** Required action **
Your copy of the data should match it exactly, leaving out only the pictures.

** Collected material **
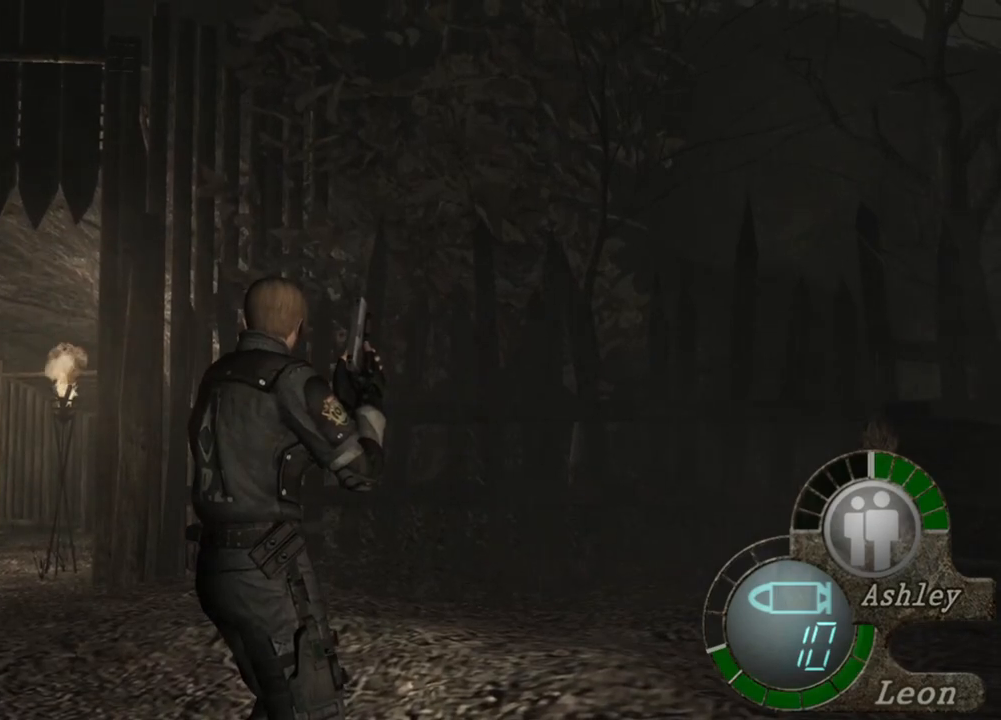
{"keys": [], "mouse": [], "events": []}
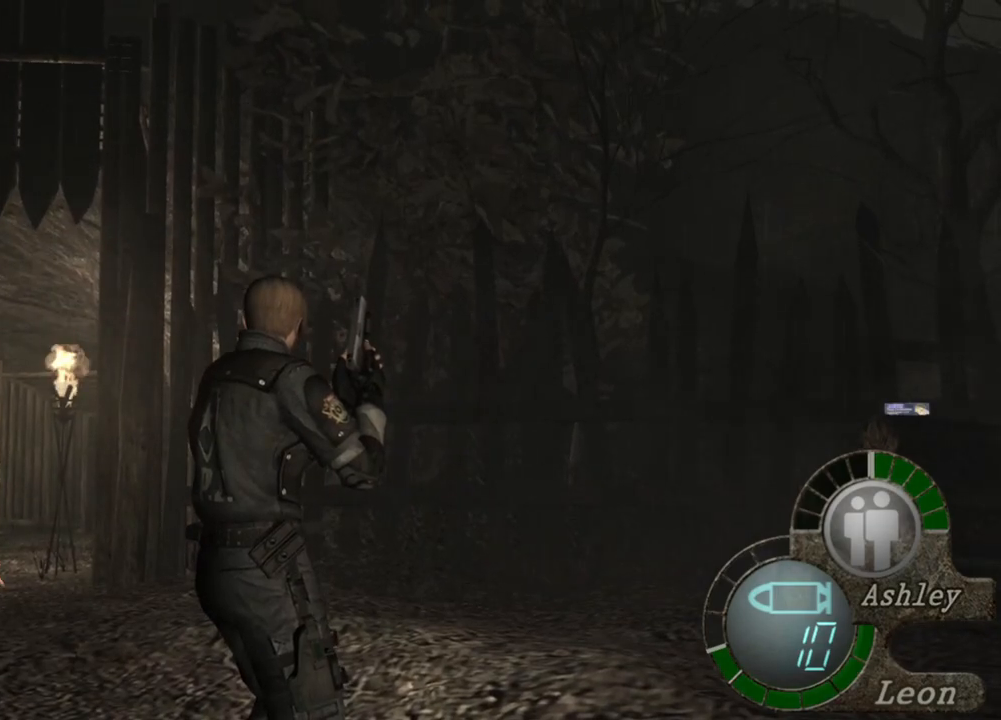
{"keys": [], "mouse": [], "events": []}
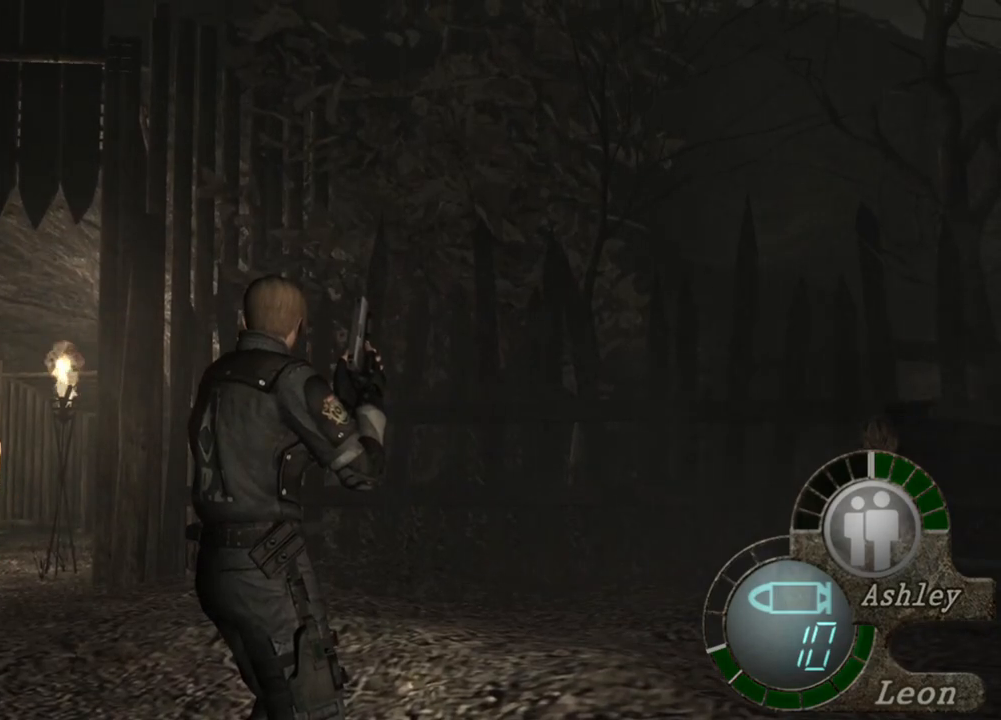
{"keys": [], "mouse": [], "events": []}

** Output **
{"keys": [], "mouse": [], "events": []}
{"keys": [], "mouse": [], "events": []}
{"keys": [], "mouse": [], "events": []}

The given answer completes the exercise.